JAKARTA, KOMPAS - Kehadiran Ketua DPR Setya Novanto dalam pertemuan 8 Juni 2015 yang disinyalir membicarakan PT Freeport Indonesia dipandang publik sebagai tindakan pelanggaran etika. Publik berharap pengusutan kasus itu tidak berhenti pada penegakan etika. Dugaan pidananya pun perlu diusut.
Sidang Mahkamah Kehormatan Dewan (MKD) dalam kasus dugaan pelanggaran etika oleh Novanto, atas pengaduan Menteri Energi dan Sumber Daya Mineral (ESDM) Sudirman Said, menyedot perhatian publik. Lebih dari 70 persen responden dalam jajak pendapat Kompas, pekan lalu, mengaku mengikuti kasus ini. Separuh di antaranya menyaksikan siaran langsung sidang MKD melalui televisi.
Besarnya perhatian publik pada kasus ini tak lepas dari kontroversi yang muncul. Laporan Sudirman disertai dengan bukti rekaman pembicaraan tiga pihak, yaitu Novanto, pengusaha M Riza Chalid, dan Direktur PT Freeport Indonesia Maroef Sjamsoeddin. Dalam pembicaraan tersebut, mereka menyebut-nyebut nama Presiden dan Wakil Presiden saat membicarakan perpanjangan kontrak PT Freeport Indonesia dengan kompensasi saham.

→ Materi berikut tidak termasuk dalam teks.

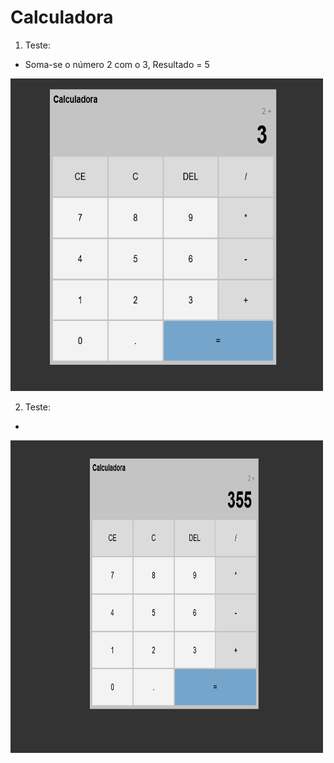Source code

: # Calculadora

1. Teste:
- Soma-se o número 2 com o 3, Resultado = 5
<img aling="center" alt="testando" height="500" width="500" src = "img/01.png">

2. Teste:
- 
<img aling="center" alt="testando" height="500" width="500" src = "img/02.png">
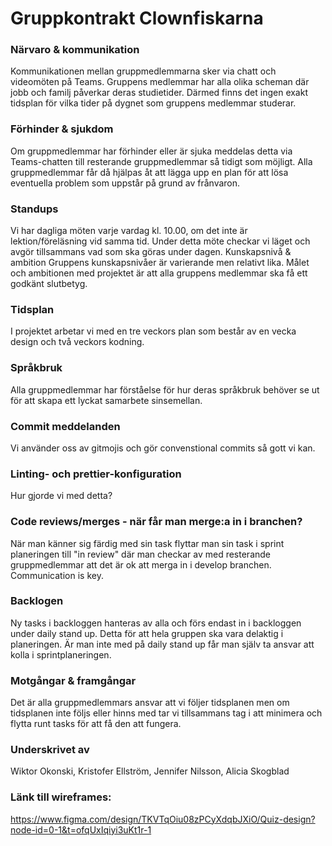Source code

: # Gruppkontrakt Clownfiskarna

### Närvaro & kommunikation

Kommunikationen mellan gruppmedlemmarna sker via chatt och videomöten på Teams. Gruppens medlemmar har alla olika scheman där jobb och familj påverkar deras studietider. Därmed finns det ingen exakt tidsplan för vilka tider på dygnet som gruppens medlemmar studerar.

### Förhinder & sjukdom
Om gruppmedlemmar har förhinder eller är sjuka meddelas detta via Teams-chatten till resterande gruppmedlemmar så tidigt som möjligt. Alla gruppmedlemmar får då hjälpas åt att lägga upp en plan för att lösa eventuella problem som uppstår på grund av frånvaron.

### Standups
Vi har dagliga möten varje vardag kl. 10.00, om det inte är lektion/föreläsning vid samma tid. Under detta möte checkar vi läget och avgör tillsammans vad som ska göras under dagen.
Kunskapsnivå & ambition
Gruppens kunskapsnivåer är varierande men relativt lika. Målet och ambitionen med projektet är att alla gruppens medlemmar ska få ett godkänt slutbetyg.

### Tidsplan
I projektet arbetar vi med en tre veckors plan som består av en vecka design och två veckors kodning. 

### Språkbruk 
Alla gruppmedlemmar har förståelse för hur deras språkbruk behöver se ut för att skapa ett lyckat samarbete sinsemellan.

### Commit meddelanden
Vi använder oss av gitmojis och gör convenstional commits så gott vi kan.

### Linting- och prettier-konfiguration
Hur gjorde vi med detta?

### Code reviews/merges - när får man merge:a in i branchen? 
När man känner sig färdig med sin task flyttar man sin task i sprint planeringen till "in review" där man checkar av med resterande gruppmedlemmar att det är ok att merga in i develop branchen. Communication is key.

### Backlogen
Ny tasks i backloggen hanteras av alla och förs endast in i backloggen under daily stand up. Detta för att hela gruppen ska vara delaktig i planeringen. Är man inte med på daily stand up får man själv ta ansvar att kolla i sprintplaneringen.

### Motgångar & framgångar
Det är alla gruppmedlemmars ansvar att vi följer tidsplanen men om tidsplanen inte följs eller hinns med tar vi tillsammans tag i att minimera och flytta runt tasks för att få den att fungera.

### Underskrivet av
Wiktor Okonski, Kristofer Ellström, Jennifer Nilsson, Alicia Skogblad

### Länk till wireframes:
https://www.figma.com/design/TKVTqOiu08zPCyXdqbJXiO/Quiz-design?node-id=0-1&t=ofqUxIqiyi3uKt1r-1
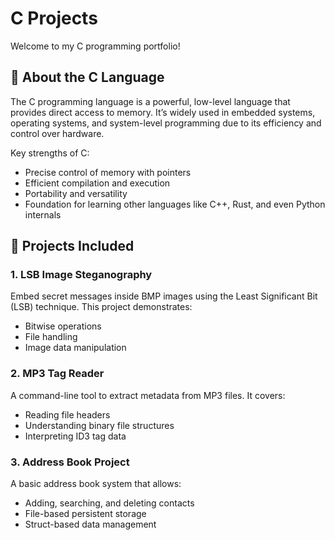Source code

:# C Projects

Welcome to my C programming portfolio! 

## 🧠 About the C Language

The C programming language is a powerful, low-level language that provides direct access to memory. It’s widely used in embedded systems, operating systems, and system-level programming due to its efficiency and control over hardware.

Key strengths of C:
- Precise control of memory with pointers
- Efficient compilation and execution
- Portability and versatility
- Foundation for learning other languages like C++, Rust, and even Python internals

## 📁 Projects Included

### 1. **LSB Image Steganography**
Embed secret messages inside BMP images using the Least Significant Bit (LSB) technique. This project demonstrates:
- Bitwise operations
- File handling
- Image data manipulation

### 2. **MP3 Tag Reader**
A command-line tool to extract metadata from MP3 files. It covers:
- Reading file headers
- Understanding binary file structures
- Interpreting ID3 tag data

### 3. **Address Book Project**
A basic address book system that allows:
- Adding, searching, and deleting contacts
- File-based persistent storage
- Struct-based data management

Sebagian besar responden menilai pertemuan tersebut tidak pantas dilakukan Ketua DPR, apalagi membawa nama Presiden dan Wakil Presiden. Sebanyak 78,1 persen responden menilai Novanto telah melanggar kode etik anggota dan pimpinan DPR.
Kasus ini bukan merupakan yang pertama bagi Novanto. Sebelumnya, politikus Partai Golkar itu juga mendapat sanksi teguran dari MKD karena menghadiri kampanye bakal calon presiden Amerika Serikat asal Partai Republik, Donald Trump, di New York, AS, Oktober 2015.
Penilaian responden dalam kasus Novanto senada dengan respons sejumlah tokoh, salah satunya mantan Ketua Mahkamah Konstitusi Mahfud MD. Menurut Mahfud, dari persidangan MKD dengan agenda kesaksian Sudirman yang diiringi mendengarkan isi rekaman pertemuan, Novanto sudah jelas melanggar etika (Kompas, 5/12/2015).
Intervensi partai
Penilaian publik terkait dengan pelanggaran etika Novanto itu tak lepas dari persidangan terbuka MKD. Sidang pemeriksaan pengadu (Sudirman) dan saksi (Maroef) secara terbuka diapresiasi publik. Sayangnya, Novanto malah meminta sidang secara tertutup. Hampir 81,5 persen responden menyatakan tidak setuju dengan sikap Novanto, yang meminta sidang MKD tertutup tersebut.